Instructions for the task
Reproduce the translation memory abstract below in full, word for word, including its author and address lines.

** Opening Source extract block **

Author(s) |
Tamás
Gröbler, Gábor Hodász, Balázs Kis
MorphoLogic
, Orbánhegyi
út 5. H-1126 Budapest,
Hungary
, {grobler;hodasz;kis}@morphologic.hu
|
Abstract |
This
paper discusses the aspects of bi-lingual resource processing within a
rule-based translation memory (TM) system currently being
developed.
Translation memories can be viewed as translation tools incorporating
parallel corpora, mainly aligned at the sentence
level.
Usually, these corpora have no linguistic annotation, as commercial TM
systems perform queries at the character level, using
fuzzy
matches.
The
proposed translation memory system uses linguistic analysis (morphology
and parsing) to determine similarity between two
source-language
segments, and attempts to assemble a sensible translation using
translations of source-language chunks if the entire
source
segment was not found. This is achieved by integrating a rule-based
machine translation (RBMT) engine. The drawback of this
approach
is language-dependence; however, proper grammar acquisition methods are
being developed to speed up grammar preparation
for
further language pairs.

** Closing Source extract block **
** Opening Data provided block **

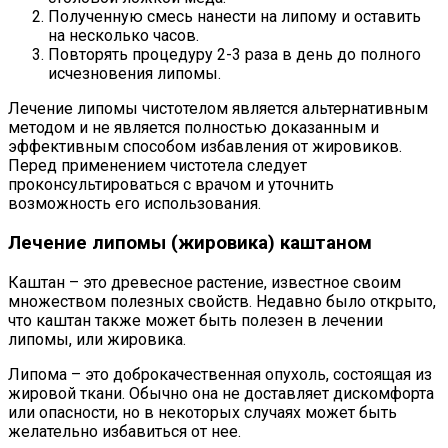
Полученную смесь нанести на липому и оставить
на несколько часов.
Повторять процедуру 2-3 раза в день до полного
исчезновения липомы.
Лечение липомы чистотелом является альтернативным
методом и не является полностью доказанным и
эффективным способом избавления от жировиков.
Перед применением чистотела следует
проконсультироваться с врачом и уточнить
возможность его использования.
Лечение липомы (жировика) каштаном
Каштан – это древесное растение, известное своим
множеством полезных свойств. Недавно было открыто,
что каштан также может быть полезен в лечении
липомы, или жировика.
Липома – это доброкачественная опухоль, состоящая из
жировой ткани. Обычно она не доставляет дискомфорта
или опасности, но в некоторых случаях может быть
желательно избавиться от нее.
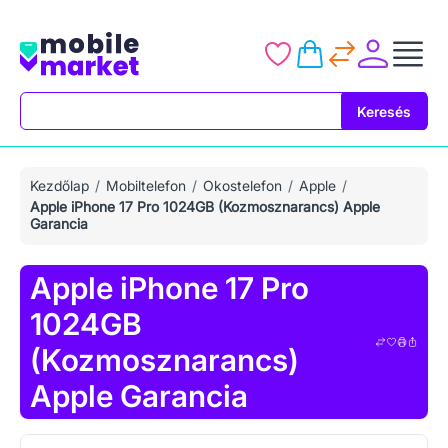
Keresés
Keresés
Kezdőlap
Mobiltelefon
Okostelefon
Apple
Apple iPhone 17 Pro 1024GB (Kozmosznarancs) Apple
Garancia
Apple iPhone 17 Pro
1024GB
(Kozmosznarancs)
Apple Garancia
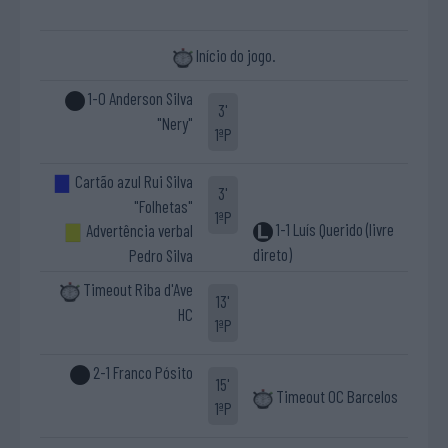
Início do jogo.
1-0 Anderson Silva
3'
"Nery"
1ªP
Cartão azul Rui Silva
3'
"Folhetas"
1ªP
1-1 Luís Querido (livre
Advertência verbal
direto)
Pedro Silva
Timeout Riba d'Ave
13'
HC
1ªP
2-1 Franco Pósito
15'
Timeout OC Barcelos
1ªP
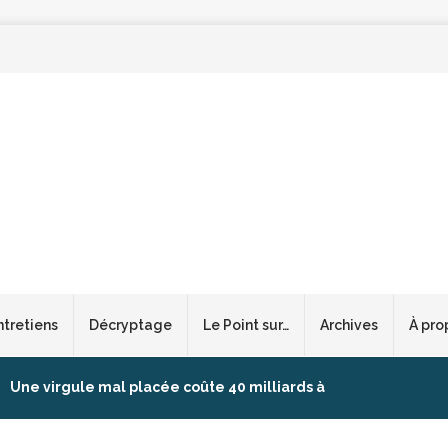
ntretiens
Décryptage
Le Point sur…
Archives
À pro
Une virgule mal placée coûte 40 milliards à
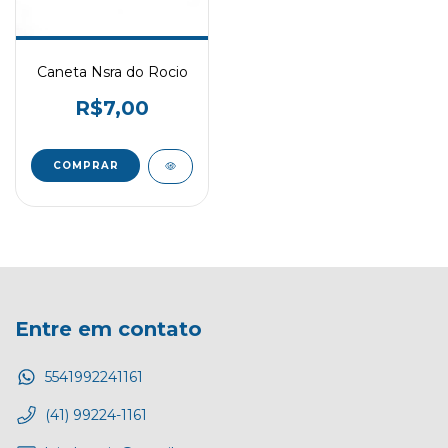
Caneta Nsra do Rocio
R$7,00
COMPRAR
Entre em contato
5541992241161
(41) 99224-1161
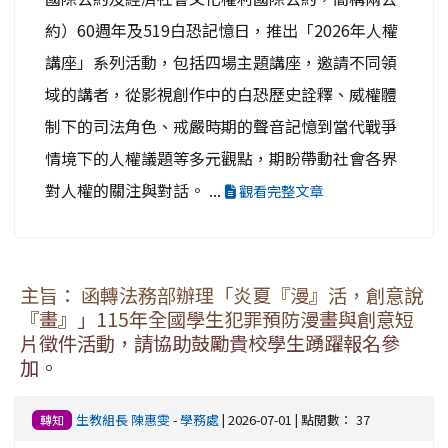
約）60週年及519白恐記憶日，推出「2026年人權
講座」系列活動，包括四場主題講座，邀請不同領
域的講者，從影視創作中的白恐歷史詮釋、威權體
制下的司法角色、戒嚴時期的聲音記憶到當代戰爭
情境下的人權議題等多元觀點，期盼帶動社會各界
對人權的關注與對話。 ...
觀看完整文章
主旨： 函轉法務部辦理「炎夏『漫』活，創意說
『畫』」115年全國學生犯罪預防漫畫與創意短
片徵件活動，請協助鼓勵貴校學生踴躍報名參
加。
生教組長 陳惠雯
-
學務處
| 2026-07-01 | 點閱數： 37
轉知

** Closing Data provided block **

Reply
Author(s) |
Tamás
Gröbler, Gábor Hodász, Balázs Kis
MorphoLogic
, Orbánhegyi
út 5. H-1126 Budapest,
Hungary
, {grobler;hodasz;kis}@morphologic.hu
|
Abstract |
This
paper discusses the aspects of bi-lingual resource processing within a
rule-based translation memory (TM) system currently being
developed.
Translation memories can be viewed as translation tools incorporating
parallel corpora, mainly aligned at the sentence
level.
Usually, these corpora have no linguistic annotation, as commercial TM
systems perform queries at the character level, using
fuzzy
matches.
The
proposed translation memory system uses linguistic analysis (morphology
and parsing) to determine similarity between two
source-language
segments, and attempts to assemble a sensible translation using
translations of source-language chunks if the entire
source
segment was not found. This is achieved by integrating a rule-based
machine translation (RBMT) engine. The drawback of this
approach
is language-dependence; however, proper grammar acquisition methods are
being developed to speed up grammar preparation
for
further language pairs.